● **EXERCISE BRIEF**
Copies of all lines containing the string "газообразное" are needed from the data below.

● **Records from a data collection**
•••••
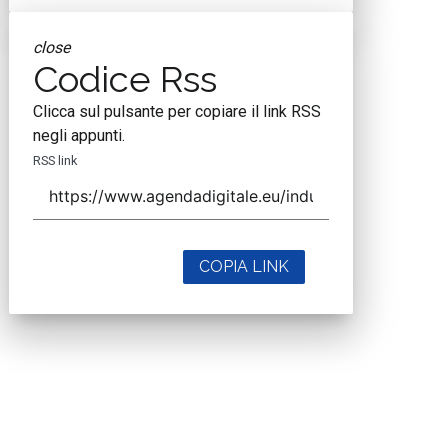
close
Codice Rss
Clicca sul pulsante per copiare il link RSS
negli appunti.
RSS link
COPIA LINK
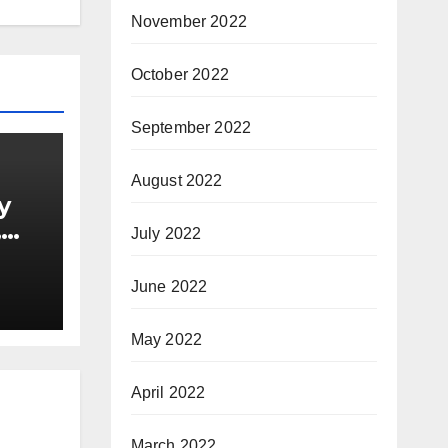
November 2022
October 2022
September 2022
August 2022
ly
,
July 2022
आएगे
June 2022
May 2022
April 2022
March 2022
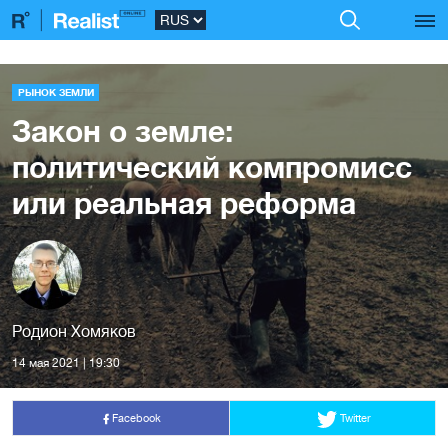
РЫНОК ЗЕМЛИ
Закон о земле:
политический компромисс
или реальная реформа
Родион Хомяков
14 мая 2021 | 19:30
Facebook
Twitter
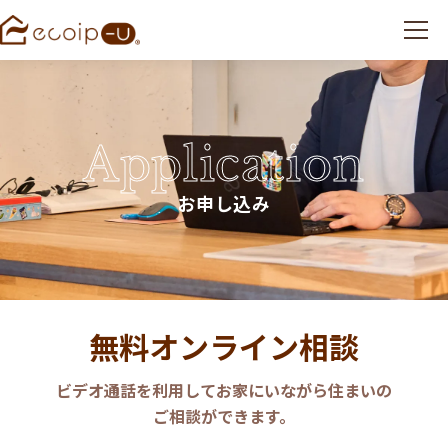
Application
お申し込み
•••••
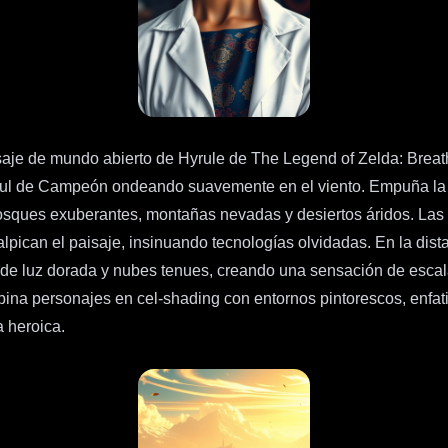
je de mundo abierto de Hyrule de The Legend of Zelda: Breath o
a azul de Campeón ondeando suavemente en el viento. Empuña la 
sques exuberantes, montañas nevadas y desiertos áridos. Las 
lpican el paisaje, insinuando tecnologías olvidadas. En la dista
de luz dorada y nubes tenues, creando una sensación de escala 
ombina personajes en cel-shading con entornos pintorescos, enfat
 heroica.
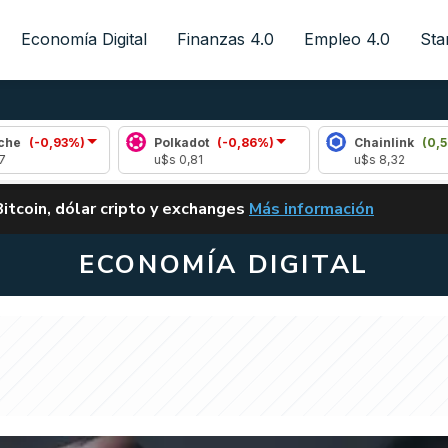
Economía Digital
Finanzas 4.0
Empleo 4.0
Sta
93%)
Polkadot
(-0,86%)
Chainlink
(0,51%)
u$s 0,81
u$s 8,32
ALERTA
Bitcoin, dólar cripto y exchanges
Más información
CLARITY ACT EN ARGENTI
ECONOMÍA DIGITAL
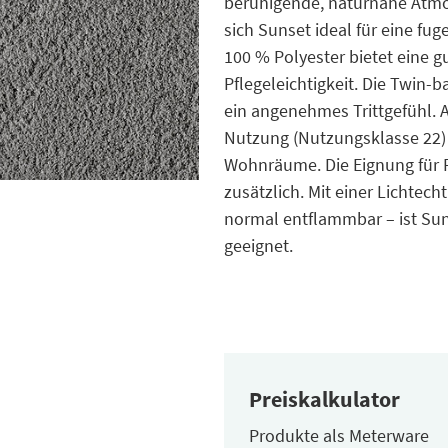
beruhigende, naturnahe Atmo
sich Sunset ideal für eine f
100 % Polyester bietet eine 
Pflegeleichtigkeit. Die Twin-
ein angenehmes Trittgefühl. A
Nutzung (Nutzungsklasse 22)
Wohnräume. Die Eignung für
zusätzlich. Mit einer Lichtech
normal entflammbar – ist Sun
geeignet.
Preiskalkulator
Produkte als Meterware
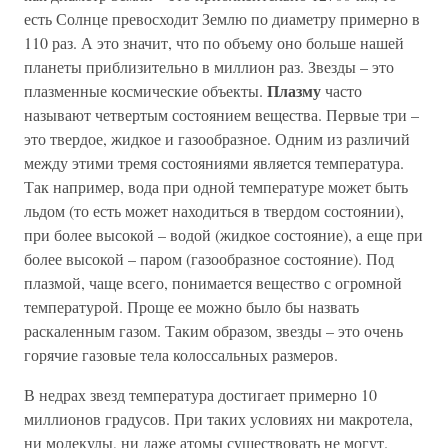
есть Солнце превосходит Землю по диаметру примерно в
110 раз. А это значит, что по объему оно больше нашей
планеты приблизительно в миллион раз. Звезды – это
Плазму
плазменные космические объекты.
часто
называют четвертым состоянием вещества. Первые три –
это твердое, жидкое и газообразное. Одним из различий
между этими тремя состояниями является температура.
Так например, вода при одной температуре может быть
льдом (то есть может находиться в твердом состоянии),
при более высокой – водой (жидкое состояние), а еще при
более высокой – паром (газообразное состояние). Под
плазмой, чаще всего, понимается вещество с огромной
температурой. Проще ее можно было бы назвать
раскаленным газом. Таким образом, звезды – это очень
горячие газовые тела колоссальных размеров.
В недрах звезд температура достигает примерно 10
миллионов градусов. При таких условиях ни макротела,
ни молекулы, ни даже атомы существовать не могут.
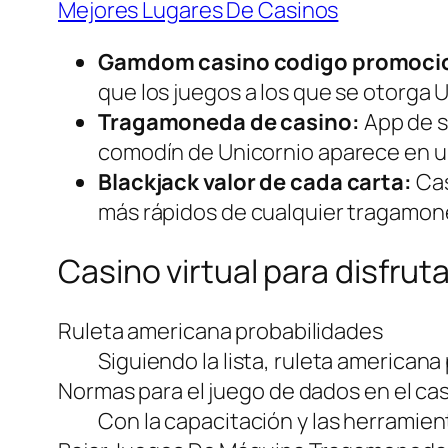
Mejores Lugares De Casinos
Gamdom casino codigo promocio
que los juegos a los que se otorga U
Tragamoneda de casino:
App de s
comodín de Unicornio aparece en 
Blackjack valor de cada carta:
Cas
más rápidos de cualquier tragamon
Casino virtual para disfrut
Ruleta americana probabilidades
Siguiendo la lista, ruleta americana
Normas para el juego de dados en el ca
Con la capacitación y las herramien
•••••
● **SOLUTION TO THIS PROBLEM**
это твердое, жидкое и газообразное. Одним из различий
более высокой – паром (газообразное состояние). Под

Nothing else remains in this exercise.